Law books and gavel

UBS to pay CHF1.4bn to settle Libor charges

The board of directors of UBS has authorised settlements with the US Department of Justice and Commodity Futures Trading Commission in connection with their investigations of benchmark interest rates.

The proposed settlement with the CFTC is subject to the Commission’s approval.

UBS has reached a settlement with the UK Financial Services Authority (FSA) concerning its investigation. The Swiss Financial Market Supervisory Authority (FINMA) will also issue an order concluding its formal proceedings with respect to UBS.

UBS agrees to pay a total of approximately CHF1.4bn in fines and disgorgement. UBS will pay GBP160m in fines to the FSA and CHF59m as disgorgement of estimated profits to FINMA. The board has authorised a payment of fines totalling USD1.2bn to the Department of Justice and CFTC. These monies would be paid according to specified payment schedules.

The conduct described in the settlements includes the following:

• Certain UBS personnel engaged in efforts to manipulate submissions for certain benchmark rates to benefit trading positions;

• Certain employees at the bank colluded with employees at other banks and cash brokers to influence certain benchmark rates to benefit their trading positions; and

• Certain personnel gave inappropriate directions to UBS submitters that were in part motivated by a desire to avoid unfair and negative market and media perceptions during the financial crisis.

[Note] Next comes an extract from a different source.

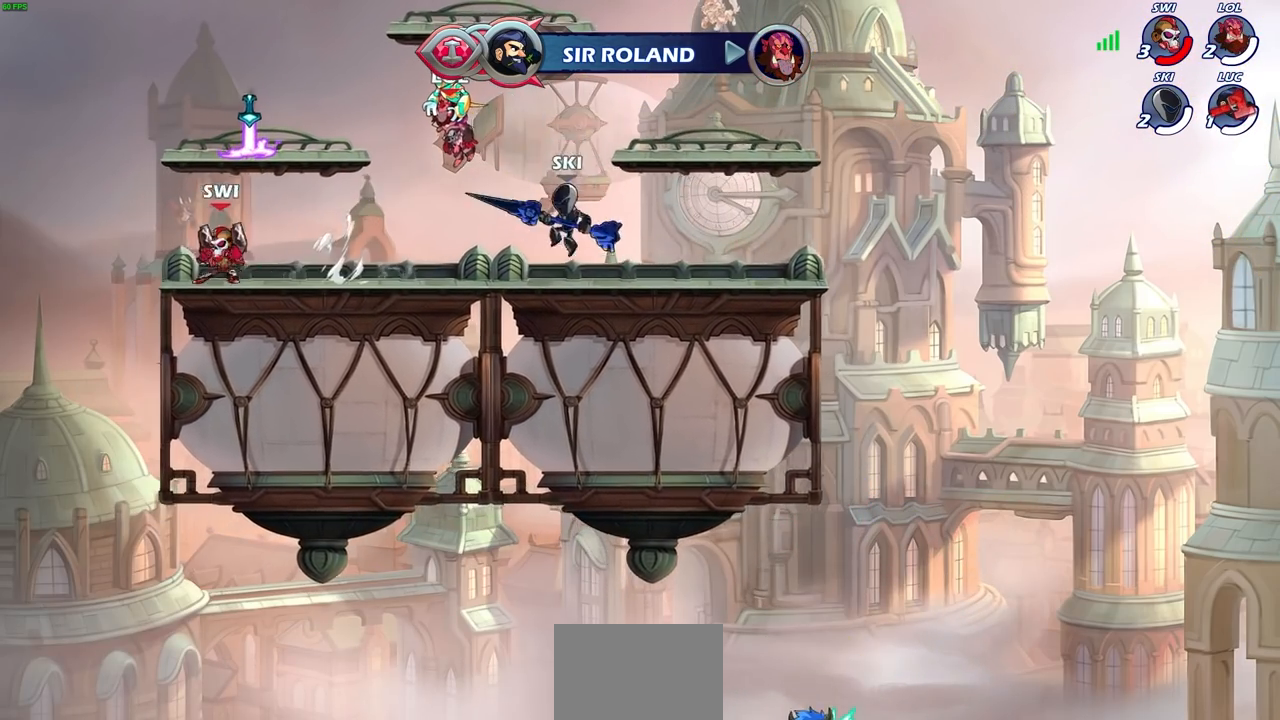
{"buttons": [], "left_stick": "center", "right_stick": "center", "events": []}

The conduct encompassed by the settlements includes Yen LIBOR, GBP LIBOR, CHF LIBOR, Euro LIBOR, USD LIBOR, Euribor and Euroyen TIBOR, although the nature and extent of the conduct in question varied significantly from one currency to another.

The board of UBS Securities Japan (UBSSJ) has authorised UBSSJ to enter a plea to one count of wire fraud relating to the manipulation of certain benchmark interest rates, including Yen LIBOR. The board of UBS AG has authorised the firm to enter into a Non-Prosecution Agreement (NPA) with DoJ relating to UBS AG and all of its subsidiaries and affiliates, except for UBSSJ.

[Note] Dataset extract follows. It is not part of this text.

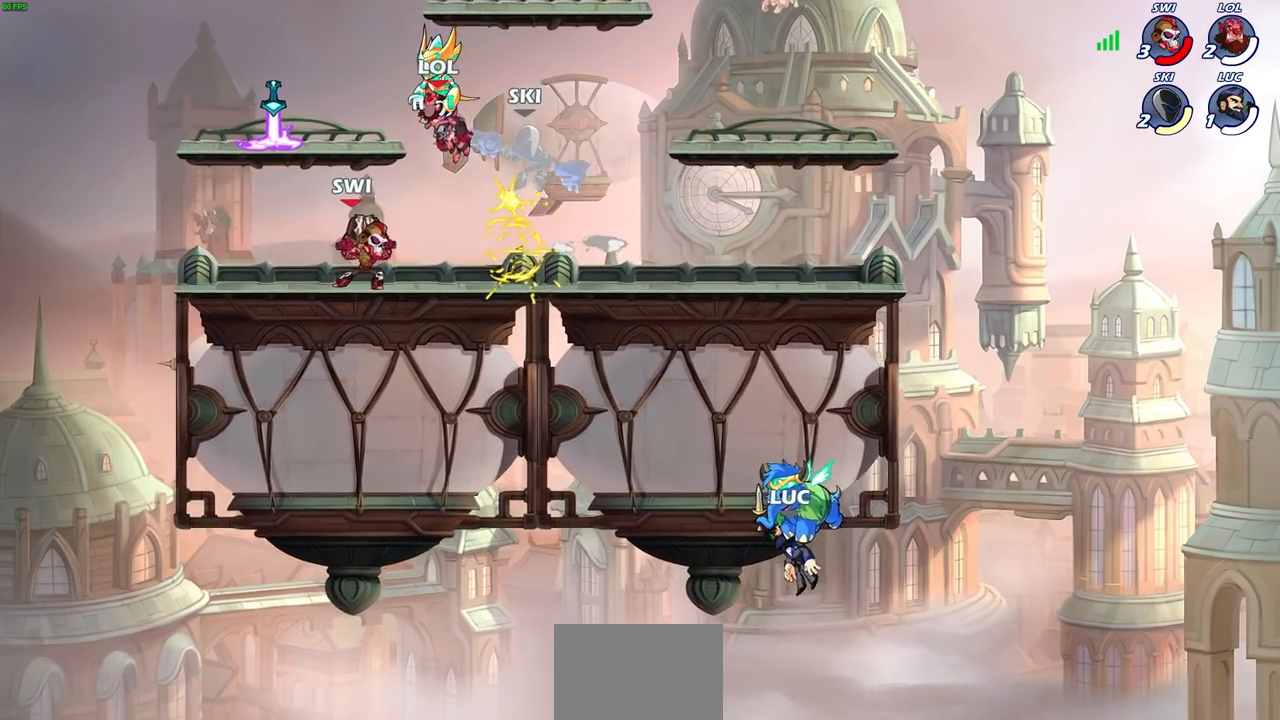
{"buttons": ["SELECT"], "left_stick": "center", "right_stick": "center", "events": [[483, "SELECT", "down"]]}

These resolutions stem from industry-wide investigations into the setting of certain benchmark rates across a range of currencies. These investigations have focused on whether there were improper attempts by banks, either acting on their own or with others, to manipulate Libor and other benchmark rates at certain times.

UBS has fully cooperated with the authorities in their investigations and significantly enhanced its control framework for its submissions process for Libor and other benchmark interest rates. The investigations by other governmental authorities and private litigation referred to in our third quarter 2012 report remain ongoing notwithstanding today’s announcements.

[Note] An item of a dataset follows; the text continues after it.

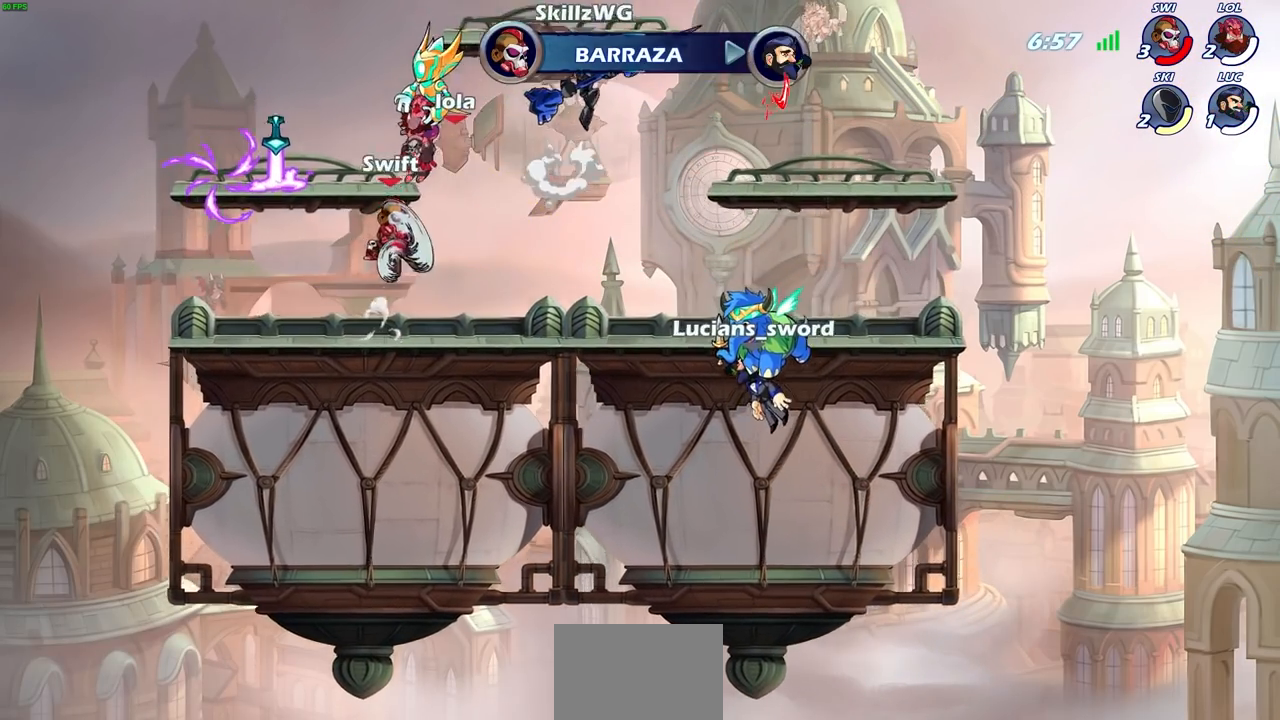
{"buttons": [], "left_stick": "up-left", "right_stick": "center", "events": [[383, "SELECT", "up"], [500, "left_stick", "up-left"]]}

UBS chief executive Sergio Ermotti says: “During the course of these investigations, we discovered behaviour of certain employees that is unacceptable. Their misconduct does not reflect the values of UBS nor the high ethical standards to which we hold every employee. We have cooperated fully with the authorities and taken decisive and appropriate actions to correct the issues and to strengthen our control processes and procedures. We deeply regret this inappropriate and unethical behaviour. No amount of profit is more important than the reputation of this firm, and we are committed to doing business with integrity.”